##### GIVEN ENTRIES
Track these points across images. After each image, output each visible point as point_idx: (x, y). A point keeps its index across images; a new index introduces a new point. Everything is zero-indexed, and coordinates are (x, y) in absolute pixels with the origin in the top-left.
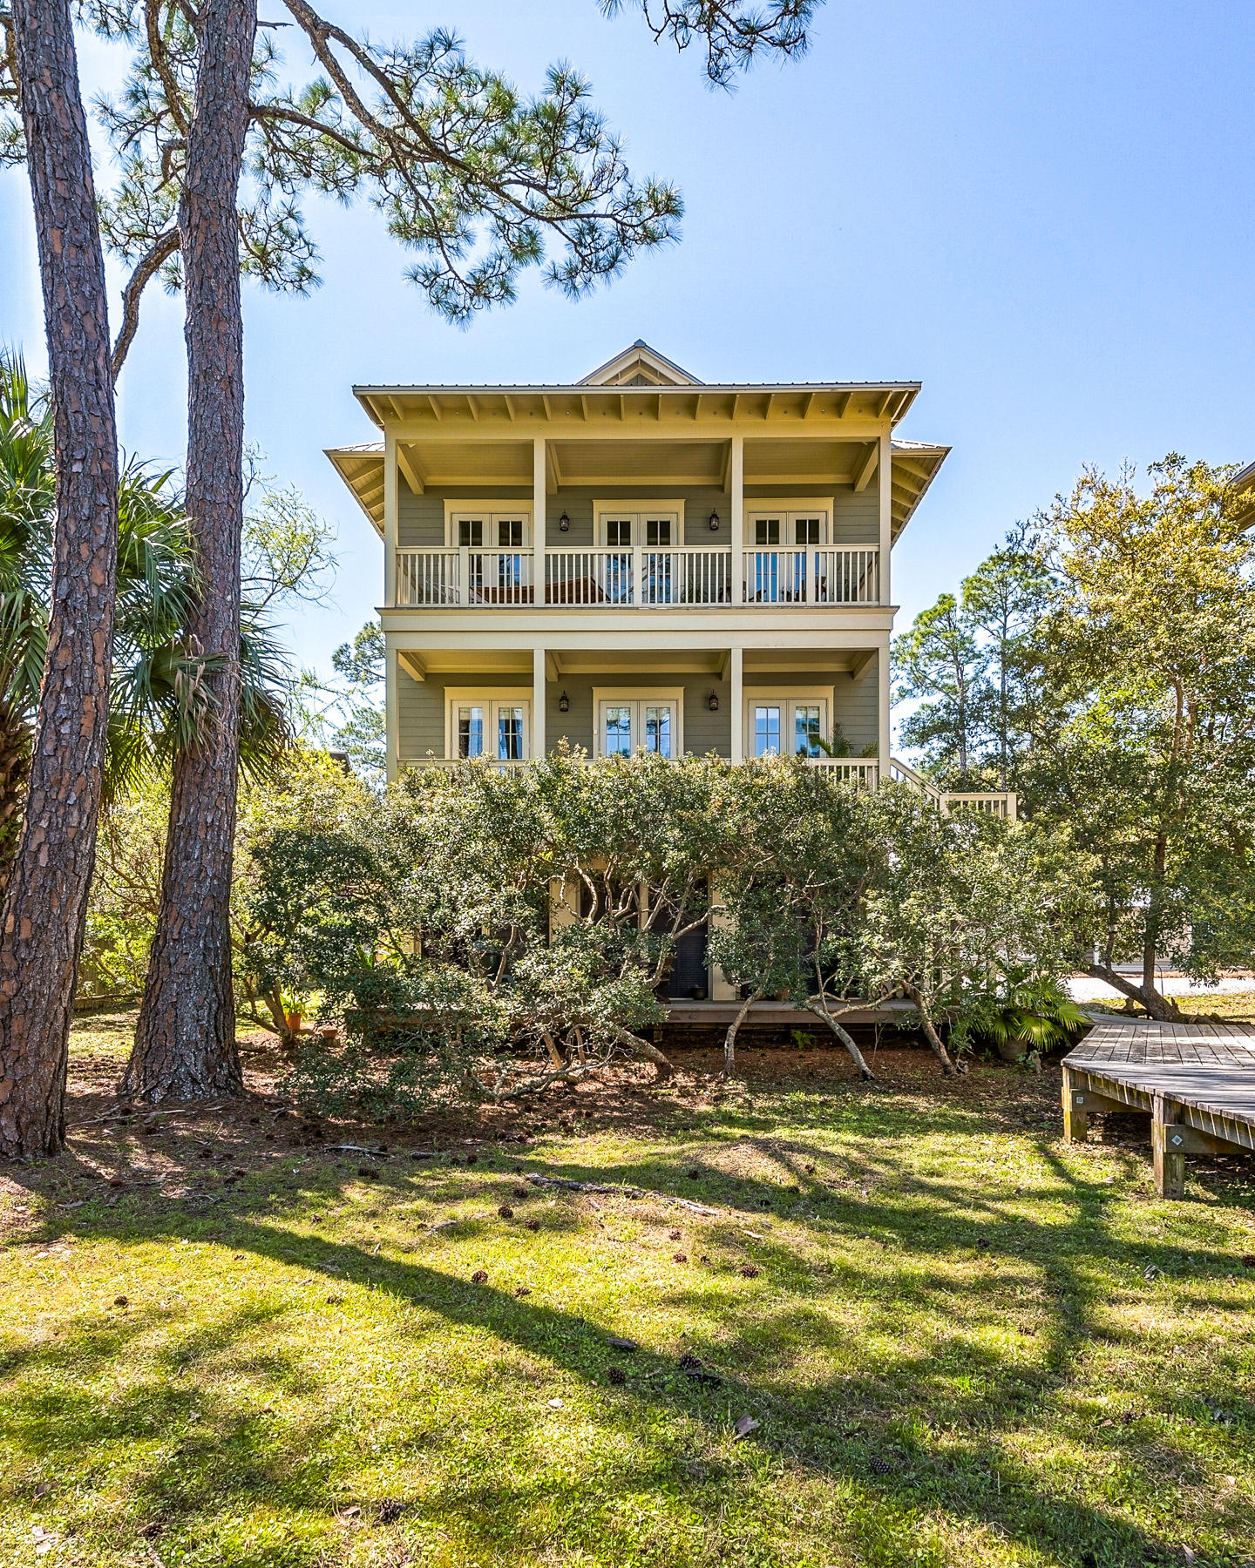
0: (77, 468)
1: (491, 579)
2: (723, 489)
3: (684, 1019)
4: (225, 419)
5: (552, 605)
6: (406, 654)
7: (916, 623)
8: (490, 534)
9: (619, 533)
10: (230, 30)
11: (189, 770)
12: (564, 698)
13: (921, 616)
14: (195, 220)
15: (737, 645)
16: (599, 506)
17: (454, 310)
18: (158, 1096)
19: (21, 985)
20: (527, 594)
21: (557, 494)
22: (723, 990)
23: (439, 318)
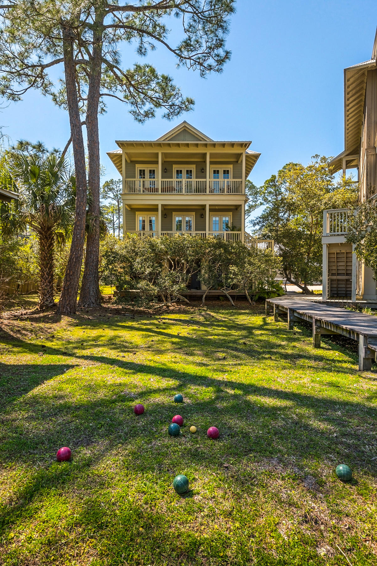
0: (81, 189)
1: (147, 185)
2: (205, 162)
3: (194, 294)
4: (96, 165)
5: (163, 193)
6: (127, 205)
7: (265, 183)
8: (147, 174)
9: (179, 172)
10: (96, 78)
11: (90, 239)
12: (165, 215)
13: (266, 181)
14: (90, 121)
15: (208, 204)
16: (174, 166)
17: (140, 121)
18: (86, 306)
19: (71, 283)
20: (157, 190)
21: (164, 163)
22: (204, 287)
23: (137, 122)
##########
##### GIVEN ENTRIES
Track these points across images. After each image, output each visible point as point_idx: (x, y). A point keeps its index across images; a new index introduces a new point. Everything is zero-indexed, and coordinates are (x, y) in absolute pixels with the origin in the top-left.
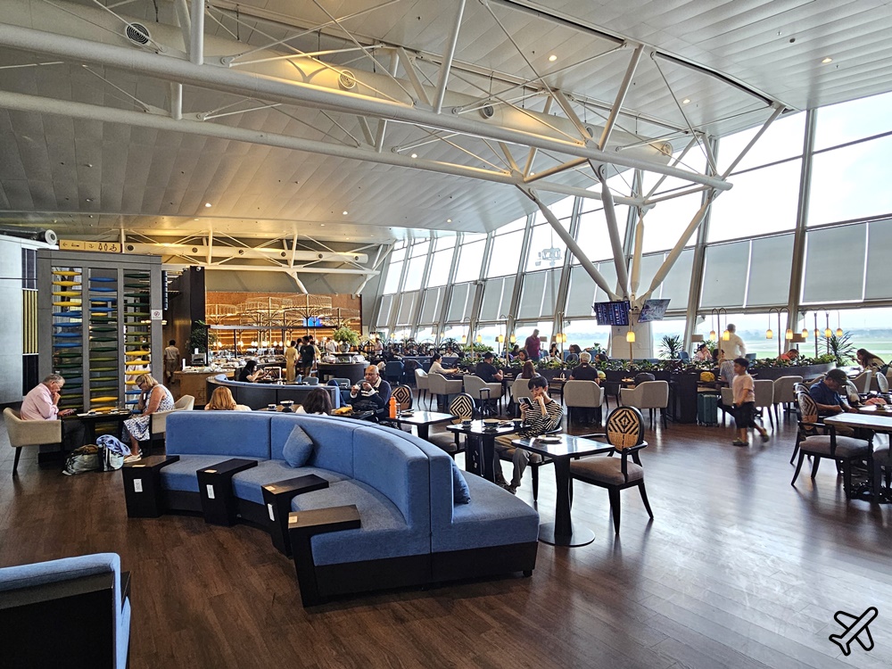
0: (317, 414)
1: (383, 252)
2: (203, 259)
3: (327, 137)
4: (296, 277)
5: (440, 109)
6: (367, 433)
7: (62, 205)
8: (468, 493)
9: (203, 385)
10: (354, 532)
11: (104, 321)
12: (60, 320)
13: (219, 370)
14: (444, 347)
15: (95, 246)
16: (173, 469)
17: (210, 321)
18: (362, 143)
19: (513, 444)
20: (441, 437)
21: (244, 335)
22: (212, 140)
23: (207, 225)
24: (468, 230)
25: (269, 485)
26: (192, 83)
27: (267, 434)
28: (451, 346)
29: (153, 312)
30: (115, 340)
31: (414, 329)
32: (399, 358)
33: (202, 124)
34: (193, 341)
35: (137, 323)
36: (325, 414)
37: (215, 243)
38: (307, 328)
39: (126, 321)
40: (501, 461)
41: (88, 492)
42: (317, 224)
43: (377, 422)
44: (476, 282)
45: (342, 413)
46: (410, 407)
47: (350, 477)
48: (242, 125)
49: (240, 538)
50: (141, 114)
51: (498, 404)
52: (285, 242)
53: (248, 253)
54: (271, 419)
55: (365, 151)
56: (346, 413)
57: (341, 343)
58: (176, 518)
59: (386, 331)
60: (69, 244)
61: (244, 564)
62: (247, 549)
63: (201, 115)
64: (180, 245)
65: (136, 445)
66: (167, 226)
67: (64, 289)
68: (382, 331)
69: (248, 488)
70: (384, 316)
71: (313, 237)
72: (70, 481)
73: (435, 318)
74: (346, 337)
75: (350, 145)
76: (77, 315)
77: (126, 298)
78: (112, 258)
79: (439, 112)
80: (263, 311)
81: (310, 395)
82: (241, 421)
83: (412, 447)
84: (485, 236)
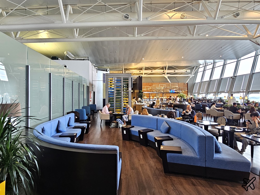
##########
■ EXERCISE AIM:
The lines above, starting at the one with "44: (476, 282)" and ending at the one with "63: (201, 115)", are the only ones to return, exactly as written.

■ ANSWER TO THIS PROBLEM:
44: (476, 282)
45: (342, 413)
46: (410, 407)
47: (350, 477)
48: (242, 125)
49: (240, 538)
50: (141, 114)
51: (498, 404)
52: (285, 242)
53: (248, 253)
54: (271, 419)
55: (365, 151)
56: (346, 413)
57: (341, 343)
58: (176, 518)
59: (386, 331)
60: (69, 244)
61: (244, 564)
62: (247, 549)
63: (201, 115)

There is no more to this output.